- Written by Logea Nao, Research Fellow, Property Sector Development Research Program, PNG National Research Institute Logea Nao, Research Fellow, Property Sector Development Research Program, PNG National Research Institute
As we continue to ponder on the impacts of COVID-19 on the livelihoods of people and across different sectors of the economy as well as different segments of societies, the demand for land for development purposes continues to swell, especially in major cities and towns of Papua New Guinea (PNG). Indications are that State land is almost exhausted. Customary land, therefore, is required for the economy to grow and livelihoods to be sustained.
There are many sources of demand for customary land. The State requires customary land for delivery of public goods and services such as roads, schools and health facilities. International and local investors with business interests require land to pursue their interests. Local micro, small and medium-sized enterprises (MSMEs) require land to do business. Customary landowners also require land to engage in commercial ventures, entrepreneurial initiatives, and housing, amongst others.

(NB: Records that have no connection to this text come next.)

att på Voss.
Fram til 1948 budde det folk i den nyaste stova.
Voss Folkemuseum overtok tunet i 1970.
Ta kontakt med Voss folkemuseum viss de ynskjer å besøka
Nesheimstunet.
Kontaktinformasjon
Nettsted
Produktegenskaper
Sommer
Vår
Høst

In all the above respects, the challenge is to ensure secure property rights for all; secure titles for the developers as well as protecting and securing the rights of customary landowners. Efforts to introduce reforms to mobilise customary land for development and simultaneously protect and secure the rights of customary landowners have been made since pre-independence days. The current phase of initiatives to access customary land was started in 2005.
From the 2005 National Land Summit, 54 recommendations emerged to guide the reforms. The reforms were aimed at improving land administration within the Department of Lands and Physical Planning (DLPP), improving the process and turn-around time for resolution of disputes and improving the process of releasing customary land for development.

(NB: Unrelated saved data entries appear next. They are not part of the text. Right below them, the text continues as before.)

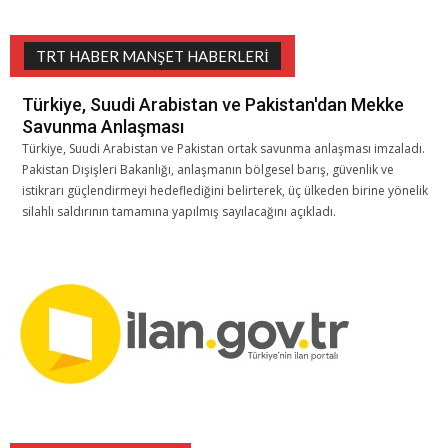
TRT HABER MANŞET HABERLERI
Türkiye, Suudi Arabistan ve Pakistan'dan Mekke
Savunma Anlaşması
Türkiye, Suudi Arabistan ve Pakistan ortak savunma anlaşması imzaladı.
Pakistan Dışişleri Bakanlığı, anlaşmanın bölgesel barış, güvenlik ve
istikrarı güçlendirmeyi hedeflediğini belirterek, üç ülkeden birine yönelik
silahlı saldırının tamamına yapılmış sayılacağını açıkladı.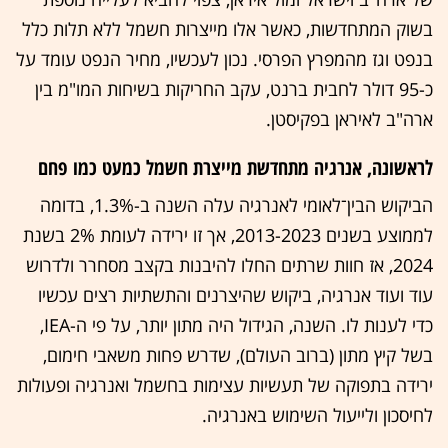
בשוק המתחדשות, כאשר אלו מייצרות חשמל ללא תלות כלל
בנפט וגז מהמפרץ הפרסי. נכון לעכשיו, מחיר הנפט עומד על
כ-95 דולר לחבית ברנט, עקב החריקות בשיחות המו"מ בין
ארה"ב לאיראן בפקיסטן.
לראשונה, אנרגיה מתחדשת מייצרת חשמל כמעט כמו פחם
הביקוש הבין־לאומי לאנרגיה עלה השנה ב-1.3%, בדומה
לממוצע בשנים 2013-2023, אך זו ירידה לעומת 2% בשנת
2024, אז חוות שרתים החלו להיבנות בקצב מסחרר ולדרוש
עוד ועוד אנרגיה, ביקוש שהיצרנים והתשתיות רצים עכשיו
כדי לענות לו. השנה, הגידול היה מתון יותר, על פי ה-IEA,
בשל קיץ מתון (ברוב העולם), שדרש פחות משאבי חימום,
ירידה בתפוקה של תעשיות עצימות בחשמל ואנרגיה ופעולות
לחיסכון ולייעול השימוש באנרגיה.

Implementation of the reforms have been progressing. Notable achievements include amendments to the Land (Groups Incorporation) Act 1974 and Land Registration Act 1981. However, the reforms experienced some challenges. These include increase in informal dealings on customary land in peri-urban areas, customary land titles issued under the amended legislations being deemed as unsecure collateral for loans, and introduction of competing government policies (National Land and Affordable Housing Program and Urbanisation Program) to take carriage of the reforms.
To address the challenges, the 2019 National Land Summit (NLS19) was held with the following objectives:
- to understand challenges experienced by users (investors and development partners), regulators and landowners in making customary land available for development; and,
- to explore options and strategies to address challenges identified and to effectively mobilise customary land for development.

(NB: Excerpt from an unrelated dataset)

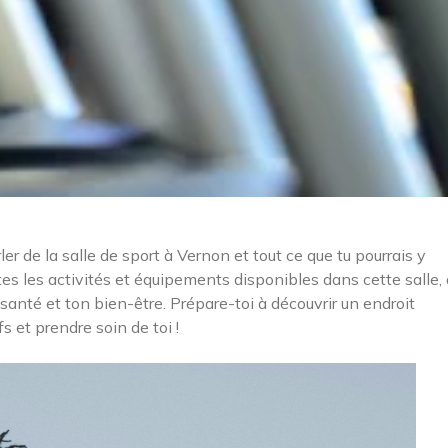
rler de la salle de sport à Vernon et tout ce que tu pourrais y
tes les activités et équipements disponibles dans cette salle,
 santé et ton bien-être. Prépare-toi à découvrir un endroit
s et prendre soin de toi !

The NLS19 deliberated on, validated and adopted 17 resolutions. These resolutions are focused on policies, laws and administration of customary land. The aim of the current reform is to ensure that systems and processes for development of customary land work better for all concerned by effectively mobilising customary land and protecting the rights of landowners.
One key element that is necessary for current reforms to achieve its intended objectives is an effective customary land administration system - a system which provides a secure title for developers and landowners.
During the NLS19 consultations, calls were made in all four regional workshops for customary land offices to be decentralised to the provinces and districts with devolution of appropriate powers and properly trained officers based at provincial and district offices, and for the offices to be fully resourced.
As Parliament prepares to debate the proposed Organic Law on Decentralisation in the November 2020 sitting, citizen voice on delivery of customary land services remains clear and needs to be taken on board. Three critical issues that need to be considered and addressed are:
- Harmonisation of all land administration legislations related to decentralisation including District Development Authority Act 2015 and the various City Authority legislations.
- Devolution of appropriate powers for land administration, physical planning and other functions necessary for development of towns and cities in provinces to provincial governments.
- Varying prerequisites for service delivery in provinces.